Rural America carries a disproportionate burden of chronic illness, premature death, and care deserts. This reality is not abstract when you have watched a loved one wait while a hospital searched for a bed hours away. Nearly one in five Americans lives in rural communities. Yet, access erodes as hospitals close service lines and margins turn red, with almost half of rural hospitals operating at a loss and hundreds vulnerable to closure. These conditions widen the gap between what medicine knows how to do and what patients can actually receive on time, especially for time-critical conditions like stroke, sepsis, and complications of heart disease.
Medicine, for me, is the union of bedside presence and systems design, a commitment to both the human moment and the scaffolding that makes good outcomes repeatable. The goal is not only to save lives, but also to innovate by making specialty care routine in places where it has been exceptional, using tools that are pragmatic rather than flashy.
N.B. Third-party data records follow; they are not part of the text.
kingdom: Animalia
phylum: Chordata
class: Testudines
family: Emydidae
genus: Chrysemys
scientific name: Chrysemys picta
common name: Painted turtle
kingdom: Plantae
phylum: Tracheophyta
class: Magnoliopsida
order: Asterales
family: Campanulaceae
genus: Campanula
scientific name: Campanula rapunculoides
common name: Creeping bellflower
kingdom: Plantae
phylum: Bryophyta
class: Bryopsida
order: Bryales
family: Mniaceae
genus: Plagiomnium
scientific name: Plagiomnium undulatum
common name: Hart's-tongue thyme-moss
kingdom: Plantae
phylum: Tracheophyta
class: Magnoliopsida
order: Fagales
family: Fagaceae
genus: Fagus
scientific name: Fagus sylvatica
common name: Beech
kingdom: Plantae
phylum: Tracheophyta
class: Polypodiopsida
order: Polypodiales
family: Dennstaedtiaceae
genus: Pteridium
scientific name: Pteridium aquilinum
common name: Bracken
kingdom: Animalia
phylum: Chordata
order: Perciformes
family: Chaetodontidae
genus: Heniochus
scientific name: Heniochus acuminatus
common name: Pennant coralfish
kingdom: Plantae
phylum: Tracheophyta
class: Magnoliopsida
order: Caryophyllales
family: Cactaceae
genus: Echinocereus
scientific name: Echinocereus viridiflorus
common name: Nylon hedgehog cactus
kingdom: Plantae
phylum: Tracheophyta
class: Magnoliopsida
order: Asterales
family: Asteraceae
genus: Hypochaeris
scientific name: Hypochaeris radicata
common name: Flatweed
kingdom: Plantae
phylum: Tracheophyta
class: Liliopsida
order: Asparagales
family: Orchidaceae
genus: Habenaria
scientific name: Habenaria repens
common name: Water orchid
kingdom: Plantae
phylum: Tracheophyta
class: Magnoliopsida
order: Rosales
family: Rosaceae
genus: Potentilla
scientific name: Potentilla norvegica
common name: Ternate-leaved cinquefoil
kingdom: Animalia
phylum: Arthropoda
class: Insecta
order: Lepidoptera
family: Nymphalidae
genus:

Telehealth stroke networks, e-consults, remote monitoring for heart failure and diabetes, and audio-first outreach for patients without broadband are examples of innovation that fit the constraints of rural life and still elevate the standard of care.
Innovation must also be honest about barriers that technology alone cannot solve, including the digital divide that leaves many rural households less able to use video visits or remote devices. That is why the plan centers on blended models: micro-clinics linked to tertiary centers, nurse-led protocols with specialist backup, and palliative care access extended through secure teleconsults that keep care in the community when appropriate. Building these bridges can reduce provider isolation, improve retention, and keep local hospitals viable so families do not have to drive hours to receive chemotherapy or deliver a baby.
There are also personal obstacles, particularly financial ones, that make training feel like walking a tightrope while carrying books and bills at the same time. The median four-year cost of attendance for medical school is now well into the hundreds of thousands, and the average graduate debt hovers around $200,000. These figures can deter trainees from pursuing rural practice if repayment seems impossible on safety-net salaries. Navigating those constraints has taught disciplined triage, transparent communication, and resourcefulness that translates directly to patient care and program building in under-resourced settings.
Losing my grandmother transformed statistics into a promise, and that promise shapes the physician I intend to become: a clinician who listens closely, acts quickly, and designs care pathways that do not depend on a patient’s zip code to be effective. The measure of success will be fewer delayed transfers, fewer preventable funerals, and more families keeping their elders close because the care they need finally exists where they live.